(EXERCISE DATA)
╭──

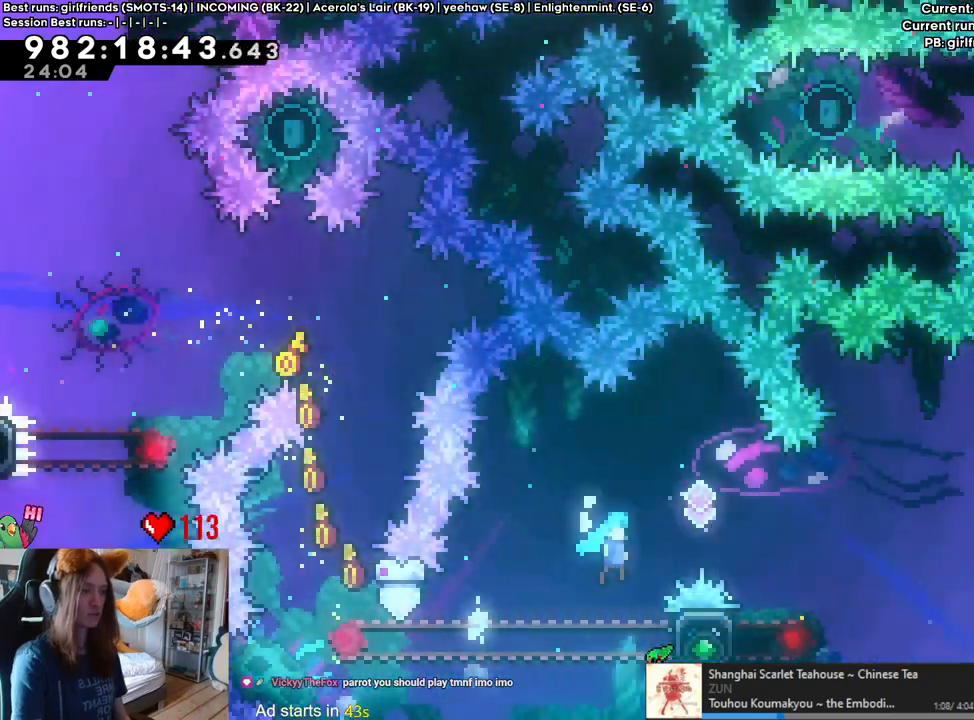
{"buttons": ["B", "Y"], "left_stick": "right", "right_stick": "center", "events": [[417, "Y", "down"]]}
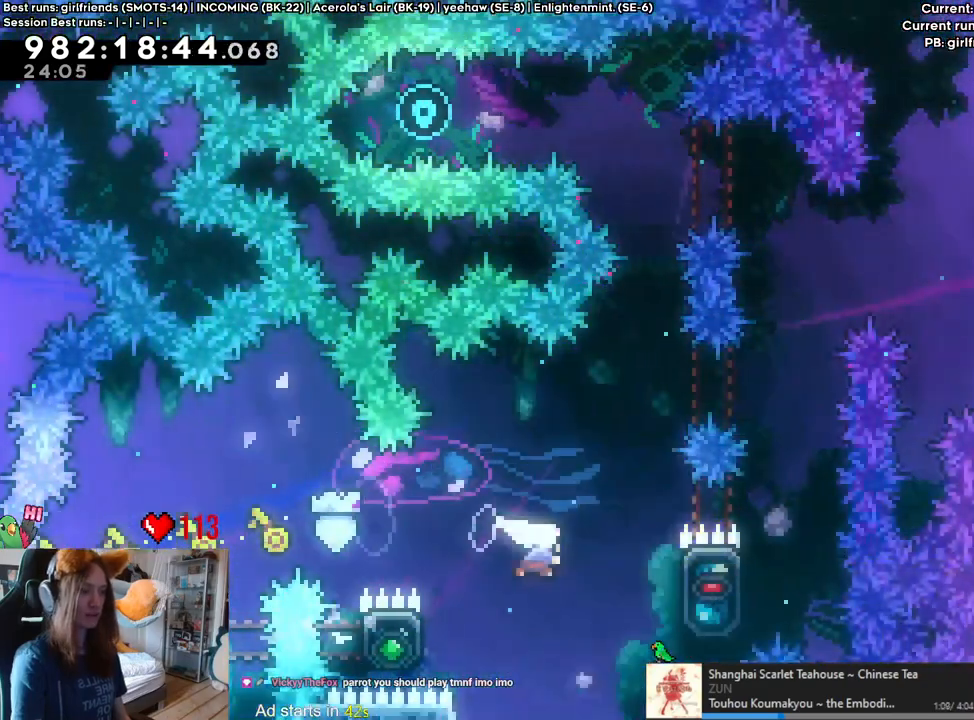
{"buttons": [], "left_stick": "center", "right_stick": "center", "events": [[67, "Y", "up"], [100, "B", "up"], [217, "left_stick", "center"]]}
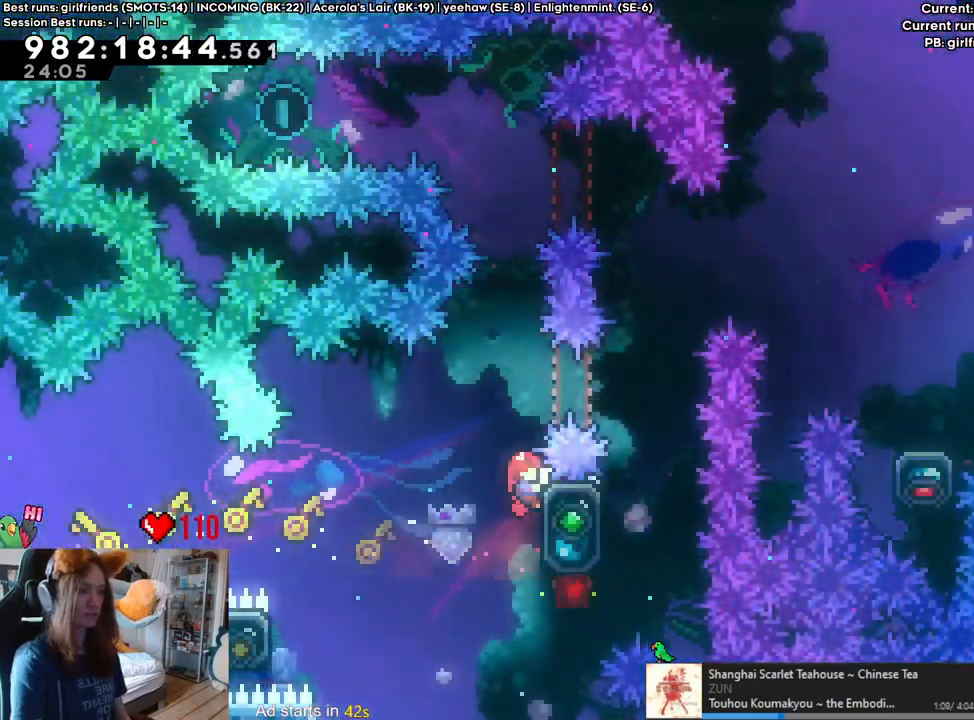
{"buttons": [], "left_stick": "up", "right_stick": "center", "events": [[467, "left_stick", "up"]]}
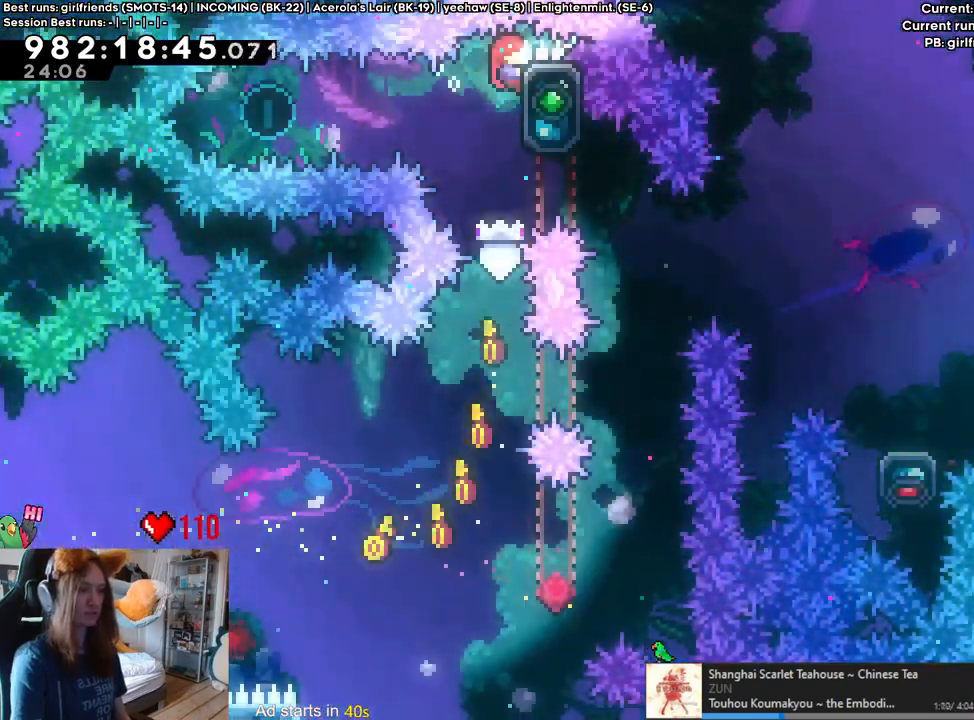
{"buttons": ["L2"], "left_stick": "center", "right_stick": "center", "events": [[233, "left_stick", "center"], [350, "L2", "down"]]}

╰──

(WORK REQUIRED)
Quote all the lines above exactly as given. Do not include the pictures.

(WRITTEN SOLUTION)
{"buttons": ["B", "Y"], "left_stick": "right", "right_stick": "center", "events": [[417, "Y", "down"]]}
{"buttons": [], "left_stick": "center", "right_stick": "center", "events": [[67, "Y", "up"], [100, "B", "up"], [217, "left_stick", "center"]]}
{"buttons": [], "left_stick": "up", "right_stick": "center", "events": [[467, "left_stick", "up"]]}
{"buttons": ["L2"], "left_stick": "center", "right_stick": "center", "events": [[233, "left_stick", "center"], [350, "L2", "down"]]}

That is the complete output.